■ **To do**: In the records below, find the line with "kredita ili leasinga."; retype that line and all the following lines through the end, exactly, and add nothing.

■ **Records provided**:
__________________________________________________

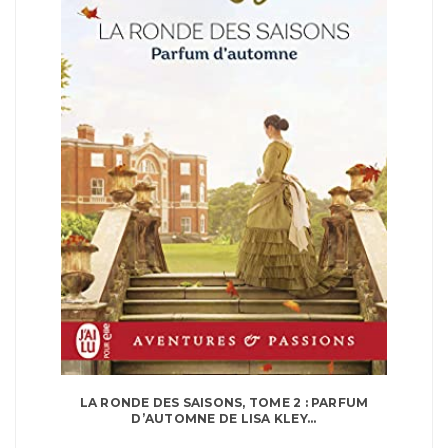
LA RONDE DES SAISONS, TOME 2 : PARFUM
D’AUTOMNE DE LISA KLEY...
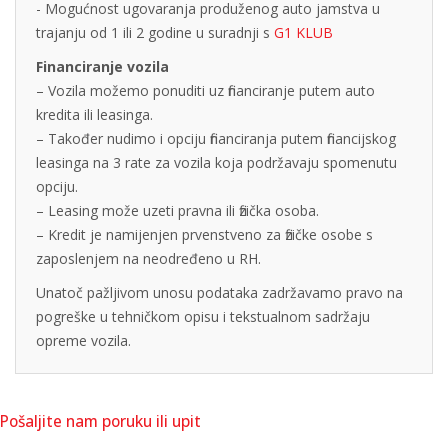
- Mogućnost ugovaranja produženog auto jamstva u
trajanju od 1 ili 2 godine u suradnji s
G1 KLUB
Financiranje vozila
– Vozila možemo ponuditi uz financiranje putem auto
kredita ili leasinga.
– Također nudimo i opciju financiranja putem financijskog
leasinga na 3 rate za vozila koja podržavaju spomenutu
opciju.
– Leasing može uzeti pravna ili fizička osoba.
– Kredit je namijenjen prvenstveno za fizičke osobe s
zaposlenjem na neodređeno u RH.
Unatoč pažljivom unosu podataka zadržavamo pravo na
pogreške u tehničkom opisu i tekstualnom sadržaju
opreme vozila.
Pošaljite nam poruku ili upit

__________________________________________________

■ **Solution to the exercise**:
kredita ili leasinga.
– Također nudimo i opciju financiranja putem financijskog
leasinga na 3 rate za vozila koja podržavaju spomenutu
opciju.
– Leasing može uzeti pravna ili fizička osoba.
– Kredit je namijenjen prvenstveno za fizičke osobe s
zaposlenjem na neodređeno u RH.
Unatoč pažljivom unosu podataka zadržavamo pravo na
pogreške u tehničkom opisu i tekstualnom sadržaju
opreme vozila.
Pošaljite nam poruku ili upit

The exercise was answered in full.